THINGS TO DO
1 - List every music genre that the article on Real Groovy's closure names as being browsed in the shop.
2 - Reproduce the passage of the Real Groovy article from "How a world" to "from his landlord.".

DOCUMENT EXTRACT
How a world of downloads killed Real Groovy
In the corner, a hippie thumbs through the bargain bin. Over by the counter a mother with baby wanders towards the cassettes. A young man in a hoodie, headphones around his neck, flicks through electronica. Boffins look through the latest – and the old – in blues, techno, house, folk. The list goes on.
Real Groovy is as busy as any shop in Cuba St this weekday afternoon. The closing-down sale signs out the front may explain why.
Inside a backroom office, Mark Thomas, 37, is probably the biggest music lover in the place. He is thumbing through correspondence from his landlord.
On May 31, Real Groovy Wellington will shut its doors for the last time. The recession, big chains selling at cut prices, and the download revolution have all taken their toll on the independent store.

GIVEN DATA
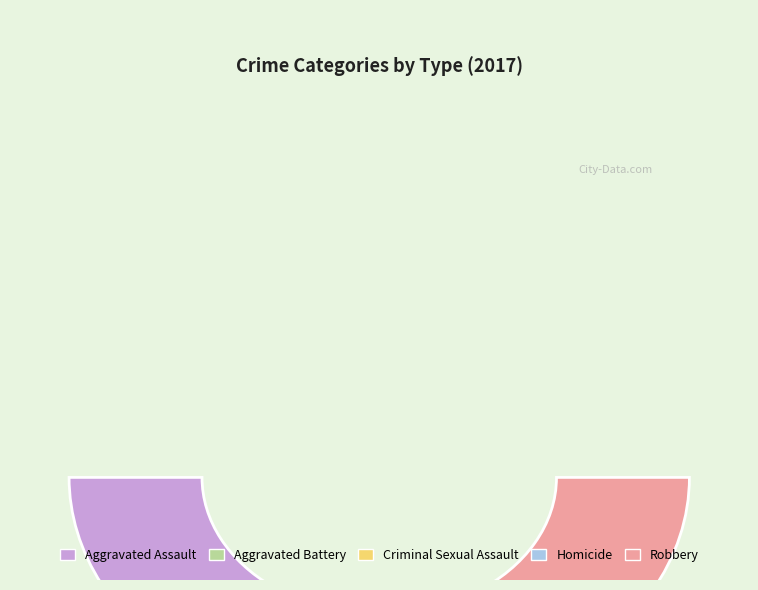

What percentage is NOT represented by Aggravated Assault?

70.5%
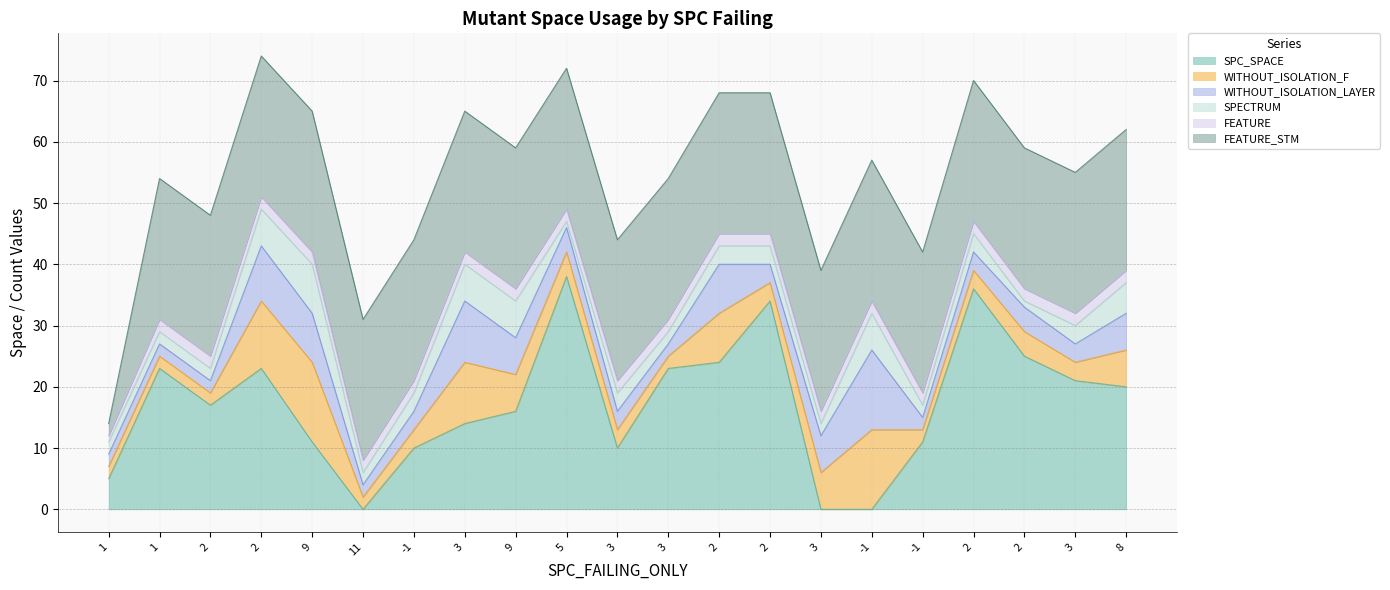

Which series has the largest total across all categories?

FEATURE_STM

WRITTEN ANSWERS
1 - electronica, blues, techno, house, folk

2 -
How a world of downloads killed Real Groovy
In the corner, a hippie thumbs through the bargain bin. Over by the counter a mother with baby wanders towards the cassettes. A young man in a hoodie, headphones around his neck, flicks through electronica. Boffins look through the latest – and the old – in blues, techno, house, folk. The list goes on.
Real Groovy is as busy as any shop in Cuba St this weekday afternoon. The closing-down sale signs out the front may explain why.
Inside a backroom office, Mark Thomas, 37, is probably the biggest music lover in the place. He is thumbing through correspondence from his landlord.